Tuesday, April 27, 2021

Symphony Digital Review: Flute and harp take center stage in a mostly-French program

Mostly French and mostly featuring music for flute and harp, the latest St. Louis Symphony Orchestra (SLSO) digital concert was recorded with a live audience at Powell Hall last fall. It’s available for on-demand streaming at the SLSO web site through May 22.

[Find out more about the music with my symphony preview.]

L-R: Jennifer Nitchman, Chris Tantillo,
Allegra Lilly

It opens with a virtuoso performance by SLSO Second Flute Jennifer Nitchman of "Reflections" for solo flute by the late American composer and flutist Katherine Hoover. A series of variations on a Norwegian folk melody based on the composer’s own improvisations, it’s an episodic piece that uses the full dynamic and tonal range of the flute. This isn’t flashy music, but it demands a high level of skill nevertheless. Ms. Nitchman does a flawless job capturing the work’s “high lonesome” sound and meeting its challenges.

Up next is Debussy’s 1915 Sonata for Flute, Viola, and Harp. It comes from a difficult time late in the composer's too-brief life when his personal and professional fortunes were a bit rocky. Given the turbulence of the life of its composer, it’s perhaps not surprising that this is a work that, as Ms. Nitchman says in her spoken introduction, displays “lots of different moods and characters.”

* **AVAILABLE DATA**:
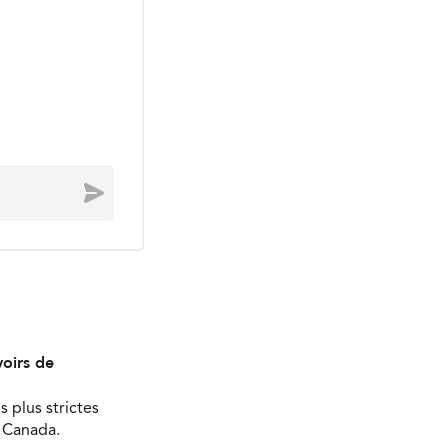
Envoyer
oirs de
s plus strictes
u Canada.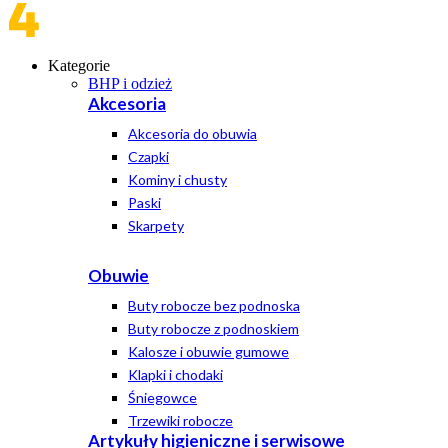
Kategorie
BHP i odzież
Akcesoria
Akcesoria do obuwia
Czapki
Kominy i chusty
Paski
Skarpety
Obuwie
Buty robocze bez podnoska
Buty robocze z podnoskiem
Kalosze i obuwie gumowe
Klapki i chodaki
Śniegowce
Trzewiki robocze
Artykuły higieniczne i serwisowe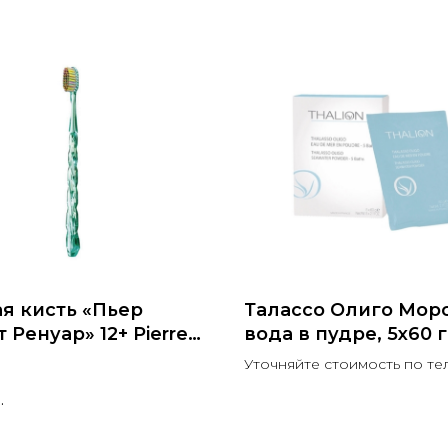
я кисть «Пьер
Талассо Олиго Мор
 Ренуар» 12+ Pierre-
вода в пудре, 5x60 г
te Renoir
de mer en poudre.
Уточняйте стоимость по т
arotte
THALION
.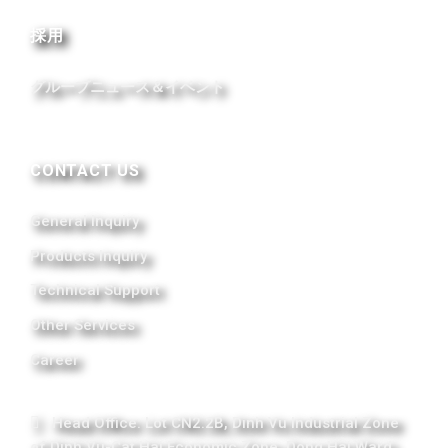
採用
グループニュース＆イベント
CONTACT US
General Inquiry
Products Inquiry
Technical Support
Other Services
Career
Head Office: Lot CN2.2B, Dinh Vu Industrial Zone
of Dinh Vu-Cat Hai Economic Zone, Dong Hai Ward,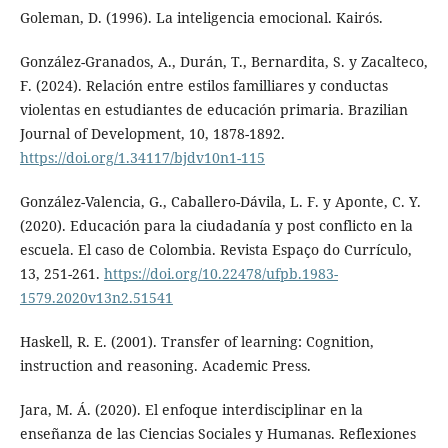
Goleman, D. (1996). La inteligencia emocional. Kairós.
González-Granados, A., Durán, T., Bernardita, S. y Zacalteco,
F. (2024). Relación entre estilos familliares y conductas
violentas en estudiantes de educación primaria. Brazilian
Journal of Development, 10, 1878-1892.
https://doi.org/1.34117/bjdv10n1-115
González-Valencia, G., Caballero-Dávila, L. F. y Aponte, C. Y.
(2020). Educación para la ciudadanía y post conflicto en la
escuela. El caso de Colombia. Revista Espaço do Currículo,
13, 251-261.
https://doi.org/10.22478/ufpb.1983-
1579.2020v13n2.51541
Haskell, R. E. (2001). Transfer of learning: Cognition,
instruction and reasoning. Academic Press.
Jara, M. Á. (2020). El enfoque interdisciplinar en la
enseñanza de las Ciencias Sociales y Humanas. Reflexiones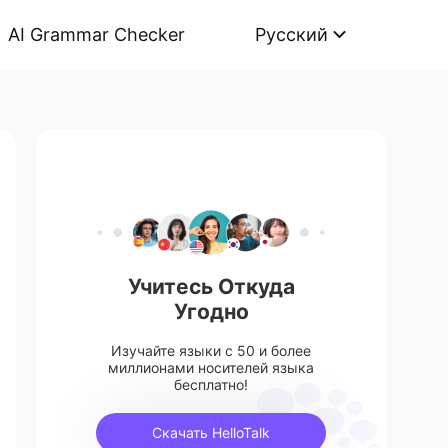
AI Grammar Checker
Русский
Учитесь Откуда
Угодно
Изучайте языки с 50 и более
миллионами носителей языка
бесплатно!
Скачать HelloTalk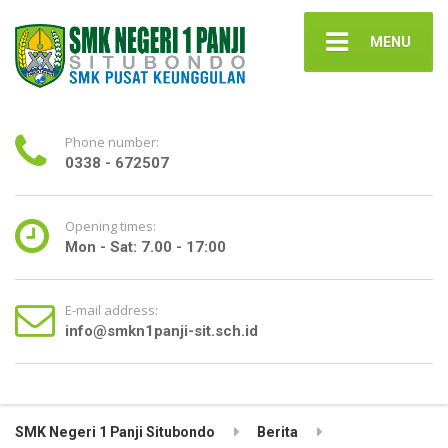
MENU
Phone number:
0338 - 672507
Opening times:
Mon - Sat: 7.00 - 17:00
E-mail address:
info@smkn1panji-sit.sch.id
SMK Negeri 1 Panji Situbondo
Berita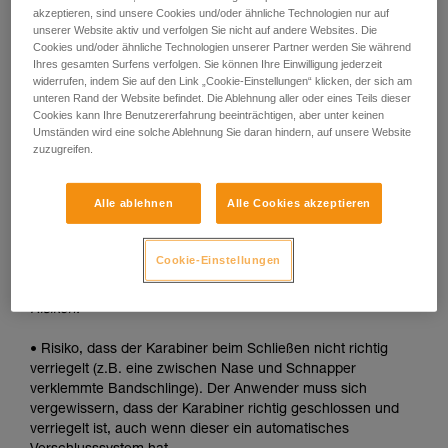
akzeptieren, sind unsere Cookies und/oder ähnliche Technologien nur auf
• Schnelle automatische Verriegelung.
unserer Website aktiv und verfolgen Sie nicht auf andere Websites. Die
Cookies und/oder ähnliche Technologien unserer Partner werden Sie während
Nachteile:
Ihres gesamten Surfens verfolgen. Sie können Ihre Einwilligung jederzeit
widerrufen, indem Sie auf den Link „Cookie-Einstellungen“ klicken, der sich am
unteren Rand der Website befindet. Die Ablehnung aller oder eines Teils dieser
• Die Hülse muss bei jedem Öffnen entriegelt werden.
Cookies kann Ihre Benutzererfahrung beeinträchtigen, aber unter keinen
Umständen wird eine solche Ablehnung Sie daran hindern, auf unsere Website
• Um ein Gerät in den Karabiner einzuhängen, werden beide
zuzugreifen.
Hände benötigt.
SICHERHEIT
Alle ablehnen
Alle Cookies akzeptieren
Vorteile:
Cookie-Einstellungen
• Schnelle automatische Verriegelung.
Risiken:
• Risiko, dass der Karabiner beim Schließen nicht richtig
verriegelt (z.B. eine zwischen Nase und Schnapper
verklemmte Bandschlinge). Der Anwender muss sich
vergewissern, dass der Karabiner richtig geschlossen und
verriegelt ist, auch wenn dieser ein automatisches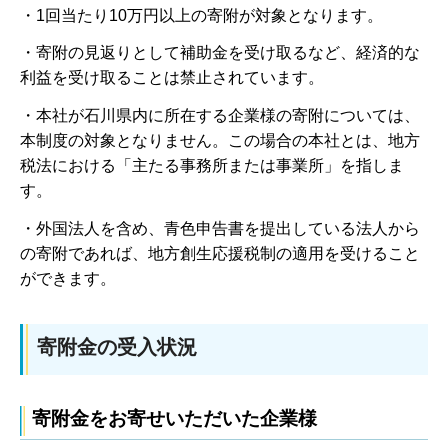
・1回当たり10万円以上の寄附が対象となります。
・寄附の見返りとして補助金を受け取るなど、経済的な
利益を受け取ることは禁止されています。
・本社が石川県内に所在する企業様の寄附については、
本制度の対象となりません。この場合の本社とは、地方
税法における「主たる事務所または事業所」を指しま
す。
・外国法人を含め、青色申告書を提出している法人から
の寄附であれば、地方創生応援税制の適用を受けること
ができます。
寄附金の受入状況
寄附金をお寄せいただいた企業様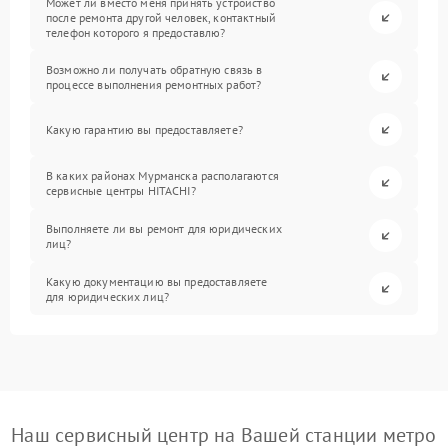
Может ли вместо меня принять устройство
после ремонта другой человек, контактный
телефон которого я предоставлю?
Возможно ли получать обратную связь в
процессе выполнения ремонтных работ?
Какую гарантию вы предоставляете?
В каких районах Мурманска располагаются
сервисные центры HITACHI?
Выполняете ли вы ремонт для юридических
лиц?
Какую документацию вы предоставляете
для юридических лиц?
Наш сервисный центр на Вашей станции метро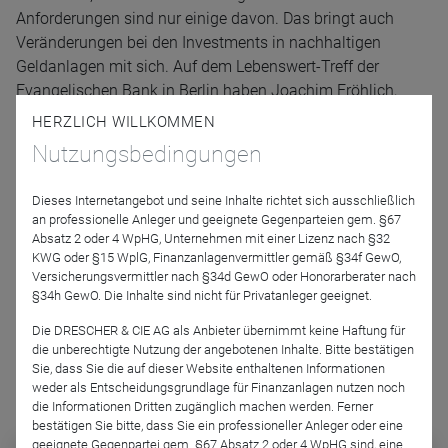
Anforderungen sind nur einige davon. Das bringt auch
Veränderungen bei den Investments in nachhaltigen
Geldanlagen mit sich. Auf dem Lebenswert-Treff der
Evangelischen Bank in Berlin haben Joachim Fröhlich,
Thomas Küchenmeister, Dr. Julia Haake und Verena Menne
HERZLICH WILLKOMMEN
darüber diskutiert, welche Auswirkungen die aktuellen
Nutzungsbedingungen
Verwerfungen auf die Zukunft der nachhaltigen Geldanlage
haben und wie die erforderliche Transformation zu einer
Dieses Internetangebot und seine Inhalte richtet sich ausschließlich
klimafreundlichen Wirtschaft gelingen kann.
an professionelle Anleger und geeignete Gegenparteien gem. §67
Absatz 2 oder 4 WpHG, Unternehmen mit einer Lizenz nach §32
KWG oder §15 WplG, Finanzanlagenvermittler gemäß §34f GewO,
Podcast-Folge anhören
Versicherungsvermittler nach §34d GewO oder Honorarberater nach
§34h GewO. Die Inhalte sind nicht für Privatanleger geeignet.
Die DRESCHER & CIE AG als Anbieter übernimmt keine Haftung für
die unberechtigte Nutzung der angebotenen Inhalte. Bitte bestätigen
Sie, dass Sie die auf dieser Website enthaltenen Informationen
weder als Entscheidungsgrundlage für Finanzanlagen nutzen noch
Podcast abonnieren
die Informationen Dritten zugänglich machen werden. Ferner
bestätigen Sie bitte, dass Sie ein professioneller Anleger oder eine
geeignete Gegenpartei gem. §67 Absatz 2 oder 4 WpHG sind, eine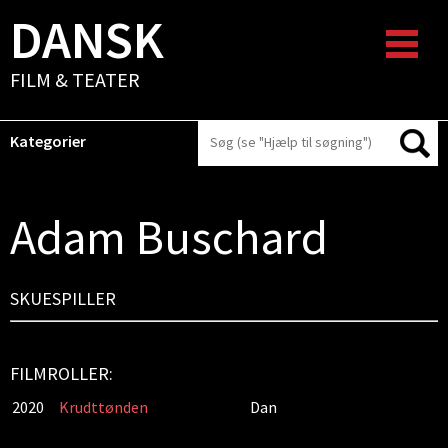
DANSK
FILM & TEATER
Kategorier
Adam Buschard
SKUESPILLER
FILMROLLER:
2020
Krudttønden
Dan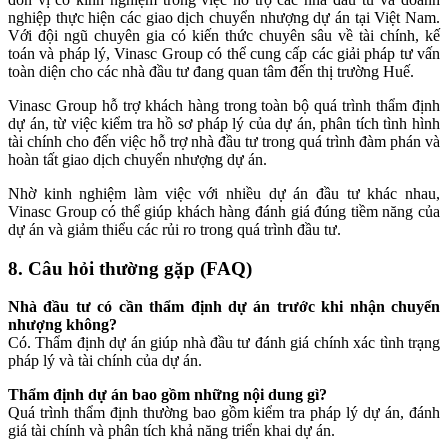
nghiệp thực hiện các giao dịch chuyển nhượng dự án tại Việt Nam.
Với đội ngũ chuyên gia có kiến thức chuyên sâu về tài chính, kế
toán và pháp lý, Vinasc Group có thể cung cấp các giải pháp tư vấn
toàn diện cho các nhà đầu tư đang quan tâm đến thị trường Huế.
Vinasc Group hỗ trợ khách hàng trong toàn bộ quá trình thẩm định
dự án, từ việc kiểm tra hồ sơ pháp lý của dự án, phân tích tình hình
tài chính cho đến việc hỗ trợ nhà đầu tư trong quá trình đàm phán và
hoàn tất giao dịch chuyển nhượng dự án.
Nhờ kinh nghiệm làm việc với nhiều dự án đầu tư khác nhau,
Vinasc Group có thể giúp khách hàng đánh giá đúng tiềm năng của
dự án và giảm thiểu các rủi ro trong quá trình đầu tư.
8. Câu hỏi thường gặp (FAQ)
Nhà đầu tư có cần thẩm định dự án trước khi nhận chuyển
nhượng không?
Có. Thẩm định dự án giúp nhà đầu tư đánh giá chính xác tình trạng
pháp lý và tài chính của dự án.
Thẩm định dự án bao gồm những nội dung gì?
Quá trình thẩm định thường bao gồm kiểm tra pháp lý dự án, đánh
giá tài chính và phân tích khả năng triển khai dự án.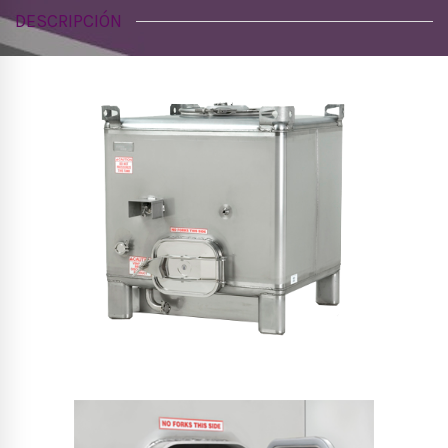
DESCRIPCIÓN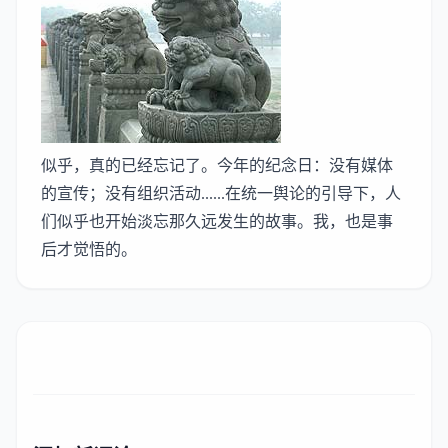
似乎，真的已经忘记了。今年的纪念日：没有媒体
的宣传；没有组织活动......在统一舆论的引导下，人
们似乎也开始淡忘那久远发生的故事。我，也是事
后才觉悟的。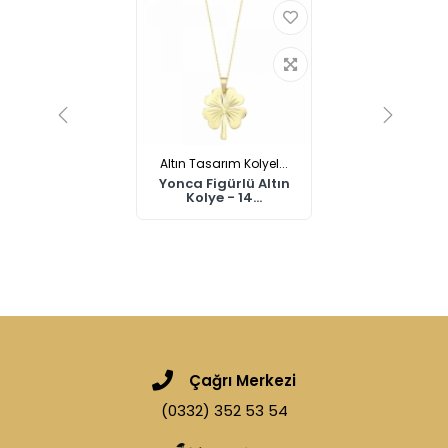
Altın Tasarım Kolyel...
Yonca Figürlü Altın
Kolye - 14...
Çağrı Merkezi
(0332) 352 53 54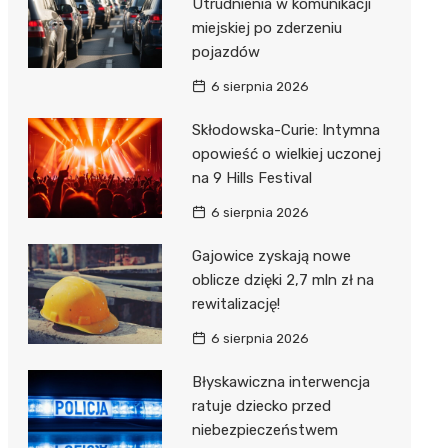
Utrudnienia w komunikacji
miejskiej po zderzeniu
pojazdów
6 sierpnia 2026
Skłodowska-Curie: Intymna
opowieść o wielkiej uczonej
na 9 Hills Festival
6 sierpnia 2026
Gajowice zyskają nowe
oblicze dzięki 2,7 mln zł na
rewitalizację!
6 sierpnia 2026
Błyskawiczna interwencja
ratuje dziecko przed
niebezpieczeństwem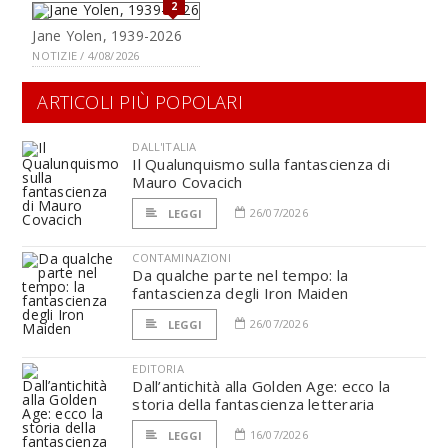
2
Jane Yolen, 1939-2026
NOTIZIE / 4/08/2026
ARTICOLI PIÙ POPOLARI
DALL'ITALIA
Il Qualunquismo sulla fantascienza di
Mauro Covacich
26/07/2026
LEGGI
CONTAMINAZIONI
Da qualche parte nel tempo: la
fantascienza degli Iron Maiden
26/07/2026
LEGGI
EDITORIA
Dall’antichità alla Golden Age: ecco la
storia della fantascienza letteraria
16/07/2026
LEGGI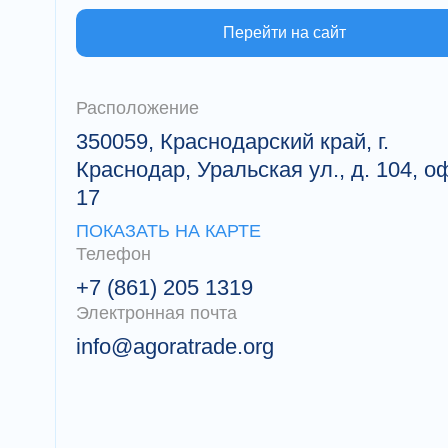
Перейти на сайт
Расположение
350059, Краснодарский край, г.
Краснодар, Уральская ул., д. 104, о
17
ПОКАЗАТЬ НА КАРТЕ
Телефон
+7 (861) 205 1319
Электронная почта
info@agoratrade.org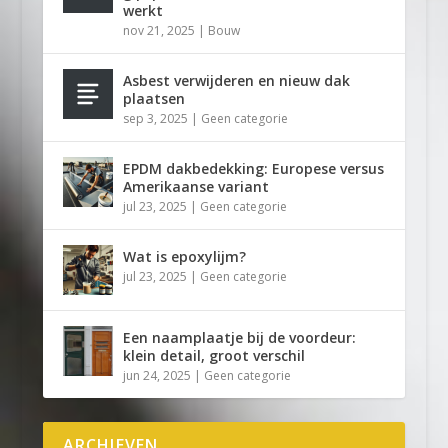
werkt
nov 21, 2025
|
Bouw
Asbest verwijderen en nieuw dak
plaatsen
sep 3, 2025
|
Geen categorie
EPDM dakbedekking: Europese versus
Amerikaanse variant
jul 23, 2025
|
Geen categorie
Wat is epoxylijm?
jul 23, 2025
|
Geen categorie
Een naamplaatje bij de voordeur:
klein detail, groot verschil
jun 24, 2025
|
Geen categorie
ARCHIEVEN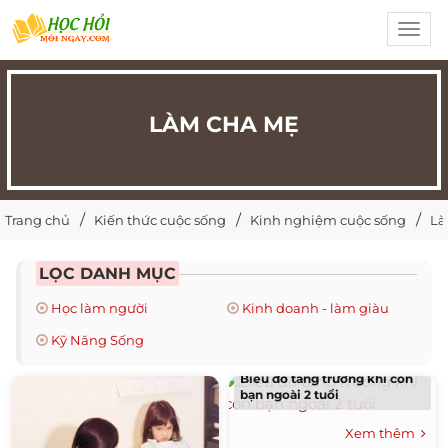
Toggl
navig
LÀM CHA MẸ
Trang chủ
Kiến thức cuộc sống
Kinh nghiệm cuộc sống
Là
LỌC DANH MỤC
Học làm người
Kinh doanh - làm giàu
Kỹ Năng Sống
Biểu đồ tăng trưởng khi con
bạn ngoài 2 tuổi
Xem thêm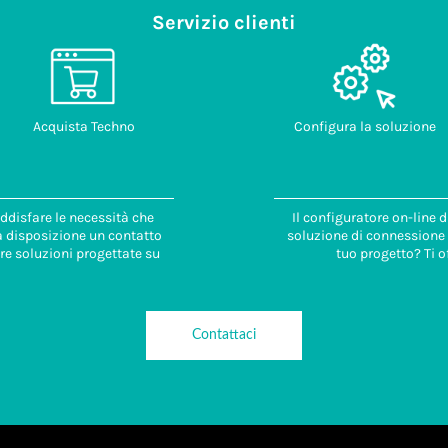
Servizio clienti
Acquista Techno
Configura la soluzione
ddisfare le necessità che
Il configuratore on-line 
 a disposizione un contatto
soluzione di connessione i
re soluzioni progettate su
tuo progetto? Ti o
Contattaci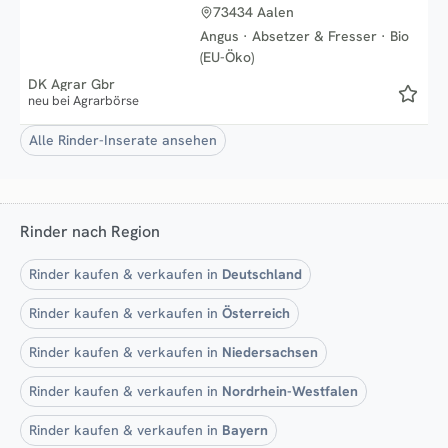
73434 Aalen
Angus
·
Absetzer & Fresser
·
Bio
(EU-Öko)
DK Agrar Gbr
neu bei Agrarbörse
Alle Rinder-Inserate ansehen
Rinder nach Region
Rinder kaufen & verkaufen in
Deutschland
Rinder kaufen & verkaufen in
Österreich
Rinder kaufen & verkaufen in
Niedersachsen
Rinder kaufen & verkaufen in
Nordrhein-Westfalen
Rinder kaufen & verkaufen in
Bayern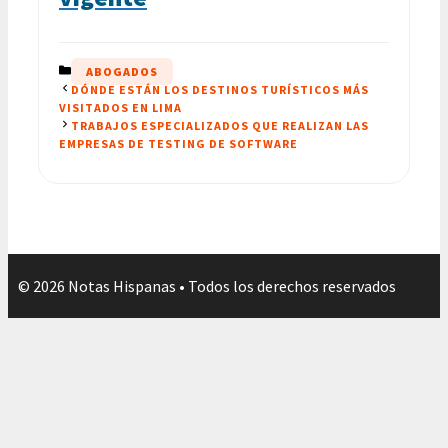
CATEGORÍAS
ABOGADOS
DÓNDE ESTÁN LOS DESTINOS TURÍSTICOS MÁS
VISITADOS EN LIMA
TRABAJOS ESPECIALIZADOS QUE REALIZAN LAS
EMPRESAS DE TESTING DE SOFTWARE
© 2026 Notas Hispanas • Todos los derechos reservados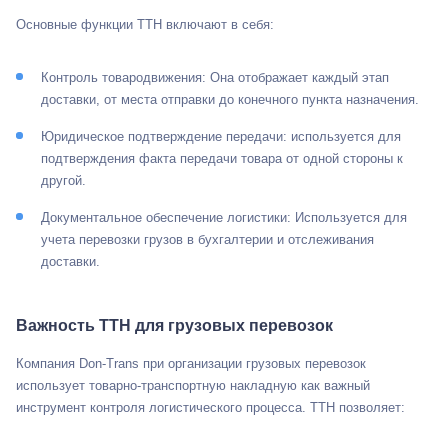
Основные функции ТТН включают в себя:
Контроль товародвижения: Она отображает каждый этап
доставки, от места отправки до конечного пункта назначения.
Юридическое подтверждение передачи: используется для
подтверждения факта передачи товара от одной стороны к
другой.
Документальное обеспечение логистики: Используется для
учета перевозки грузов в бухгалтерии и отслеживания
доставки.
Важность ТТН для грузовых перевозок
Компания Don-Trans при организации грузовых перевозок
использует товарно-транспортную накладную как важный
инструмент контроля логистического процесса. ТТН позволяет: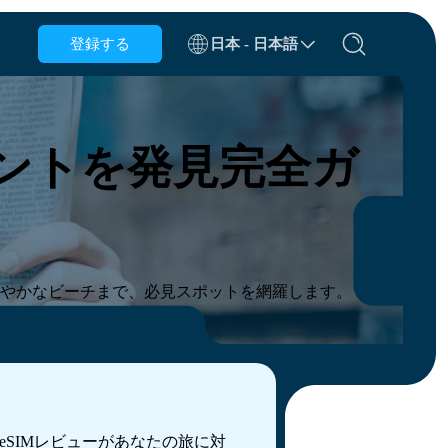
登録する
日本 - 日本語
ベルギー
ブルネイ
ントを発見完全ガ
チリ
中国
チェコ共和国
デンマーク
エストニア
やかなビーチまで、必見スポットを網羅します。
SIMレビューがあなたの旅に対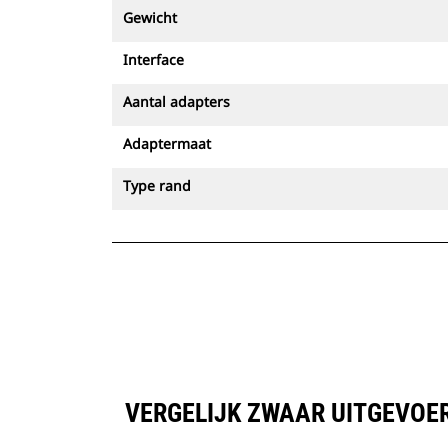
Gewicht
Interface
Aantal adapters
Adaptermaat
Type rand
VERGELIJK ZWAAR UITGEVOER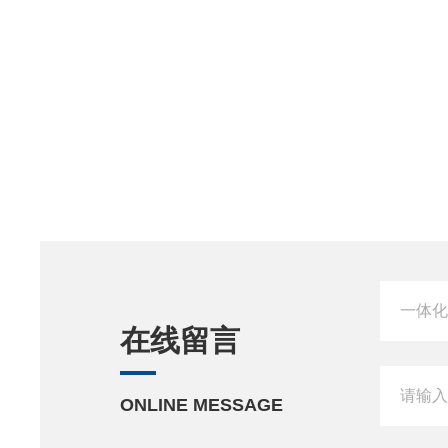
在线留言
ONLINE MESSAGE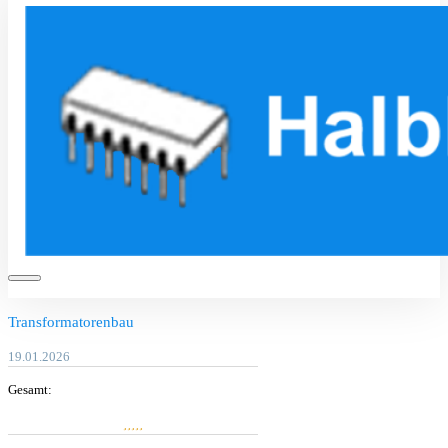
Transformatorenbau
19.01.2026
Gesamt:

* **DIRECTIONS**:
a: Reproduce everything in the flute and harp concert review from "[Find out more" down to "meeting its challenges.", word for word.
b: Carry the flute and harp concert review forward from its last sentence, writing the next part in the same voice.
The listing isn't needed for either task.

* **TASK-BY-TASK ANSWERS**:
a:
[Find out more about the music with my symphony preview.]

L-R: Jennifer Nitchman, Chris Tantillo,
Allegra Lilly

It opens with a virtuoso performance by SLSO Second Flute Jennifer Nitchman of "Reflections" for solo flute by the late American composer and flutist Katherine Hoover. A series of variations on a Norwegian folk melody based on the composer’s own improvisations, it’s an episodic piece that uses the full dynamic and tonal range of the flute. This isn’t flashy music, but it demands a high level of skill nevertheless. Ms. Nitchman does a flawless job capturing the work’s “high lonesome” sound and meeting its challenges.

b:
This is elusive, evanescent music with many shifts, changes, and pauses that require close communication among the musicians. Thanks to the intimate videography, you can see as well as hear that happening among the members of the ensemble who are, in addition to Ms. Nitchman, Principal Harp Allegra Lilly and violist Chris Tantillo. Ms. Nitchman says she loves this work. Judging from the quality of the performance, her fellow musicians seem to agree.

Allegra Lilly

Aside to whoever did the closed captions: the composer is Claude Debussy, not Clause Bedussy (whoever that might be). Just saying.

Ms. Lilly is in the spotlight next for the delightful 1953 Sonata for Harp by the unjustly neglected Germaine Tailleferre, the only female member of the group of French anti-Romantic composers known as "les six." Written for the famed Spanish harpist Nicanor Zabaleta, Tailleferre's Sonata is such a consistently entertaining and appealing work that I'm a bit surprised it's not better known. Lively, inventive, and melodically rich (including a little four-note motif towards the end that will make you think of either “merry Christmas” or “meet the Flintsones”), it is, past question, a real gem.

Ms. Lilly’s expert performance gives that gem a brilliant polish. The opening Allegretto brims with bucolic joy, the Lento sways gently like a berceuse, and the Perpetuum mobile finale bubbles along like a champagne fountain.

L-R: Jennifer Nitchman, Ryan Toher
Allegra Lilly, Eva Kozma, Rebecca Boyer Hall,
Chris Tantillo, Alvin McCall

Here, again, videography adds an extra dimension to the experience, allowing one to see clearly the intimate dance that takes place between Ms. Lilly’s hands and the instrument’s strings while her feet work the pedals. A lot of effort goes in to producing that liquid sound we’re used to hearing, but one rarely gets to see it from Powell Hall’s seats.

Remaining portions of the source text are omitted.